• _SET OF TASKS_
1: In the limiter code, what value is SIMDLEN set to?
2: Restate the limiter code word for word, from "const double eps" to "iPoint=0; iPoint<nPoint; iPoint+=SIMDLEN)".
3: Resume the limiter code from the point where it stops.

• _QUOTED PASSAGE_
= Beginning of Section =

Again to keep things short here is the parallel and SIMD point-loop version (like for gradients it is very similar to the scalar and sequential version).

void computeLimiters(size_t nPoint,
                     size_t nVar,
                     size_t nDim,
                     const Adjacency<4>& adj,
                     const Matrix& coords,
                     const Matrix& phi,
                     const VectorOfMatrix& grad,
                     Matrix& limiter)
{
    const size_t SIMDLEN = 4;
    using FltVec = Array<double,SIMDLEN>;

    // working variables
    FltVec phiMax[MAXNVAR], phiMin[MAXNVAR], prjMax[MAXNVAR], prjMin[MAXNVAR];

    const double eps = numeric_limits<double>::epsilon();

    #pragma omp parallel for schedule(dynamic,128) private(phiMax,phiMin,prjMax,prjMin)
    for(size_t iPoint=0; iPoint<nPoint; iPoint+=SIMDLEN)
    {
        for(size_t iVar=0; iVar<nVar; ++iVar)
        {
            phiMin[iVar] = phiMax[iVar] = phi.getVec(iPoint,iVar);
            prjMax[iVar] = eps;
            prjMin[iVar] = -eps;
        }

        for(size_t iNeigh=0; iNeigh<adj.nNeighbor(iPoint); ++iNeigh)

= End of Section =

• _INFORMATION PROVIDED_
= Beginning of Section =

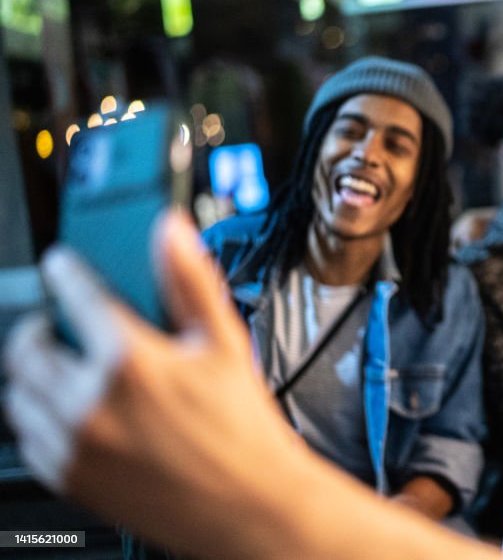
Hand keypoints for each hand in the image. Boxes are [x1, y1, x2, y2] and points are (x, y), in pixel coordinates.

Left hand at [3, 211, 304, 557]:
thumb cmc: (242, 429)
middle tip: (63, 323)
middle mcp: (90, 402)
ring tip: (70, 368)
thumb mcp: (225, 344)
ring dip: (36, 371)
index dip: (65, 271)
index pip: (74, 295)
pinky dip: (41, 416)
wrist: (247, 505)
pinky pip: (27, 435)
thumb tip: (171, 231)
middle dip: (42, 325)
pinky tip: (76, 411)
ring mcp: (74, 443)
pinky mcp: (69, 476)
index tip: (63, 267)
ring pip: (20, 391)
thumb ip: (190, 281)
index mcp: (129, 361)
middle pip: (29, 344)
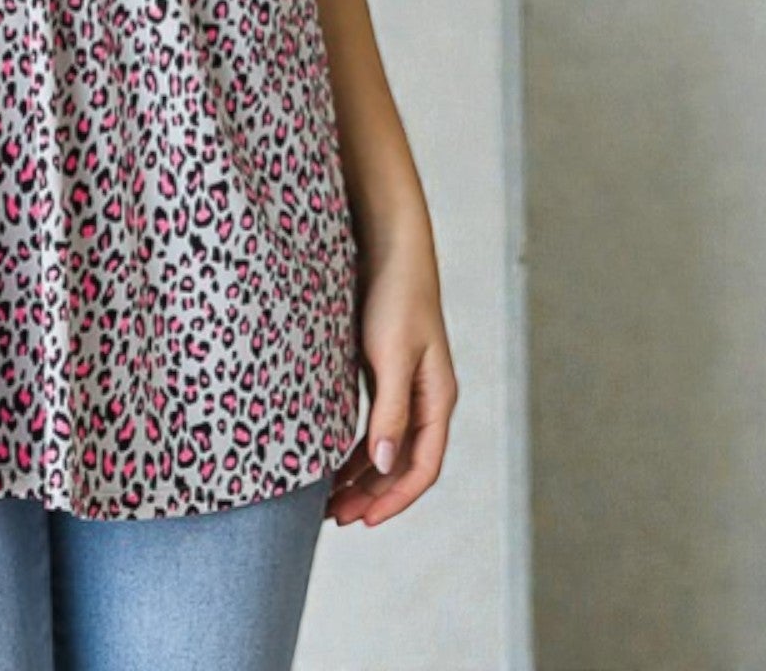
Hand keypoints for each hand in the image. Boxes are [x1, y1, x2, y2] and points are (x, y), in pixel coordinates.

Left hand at [324, 226, 456, 526]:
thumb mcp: (391, 355)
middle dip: (372, 494)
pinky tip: (331, 459)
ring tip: (328, 499)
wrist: (389, 244)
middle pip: (403, 464)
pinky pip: (374, 423)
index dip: (393, 499)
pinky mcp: (384, 369)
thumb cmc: (395, 295)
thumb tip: (383, 462)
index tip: (362, 521)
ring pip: (387, 446)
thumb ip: (389, 410)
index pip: (421, 468)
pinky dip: (355, 446)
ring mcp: (405, 385)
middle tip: (335, 517)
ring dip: (361, 475)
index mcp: (437, 399)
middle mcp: (426, 399)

= End of Section =

• _ANSWERS TO THE TASKS_
1: 4

2:
const double eps = numeric_limits<double>::epsilon();

    #pragma omp parallel for schedule(dynamic,128) private(phiMax,phiMin,prjMax,prjMin)
    for(size_t iPoint=0; iPoint<nPoint; iPoint+=SIMDLEN)

3:
        {
            auto jPoint = adj.jPoint_vec(iPoint,iNeigh);

            FltVec d_ij[3] = {FltVec(0.0), FltVec(0.0), FltVec(0.0)};

            for(size_t iDim=0; iDim<nDim; ++iDim)
              d_ij[iDim] = (coords.getVec(jPoint,iDim)-
                            coords.getVec(iPoint,iDim))*0.5;

            for(size_t iVar=0; iVar<nVar; ++iVar)
            {
                FltVec prj = 0.0;

                for(size_t iDim=0; iDim<nDim; ++iDim)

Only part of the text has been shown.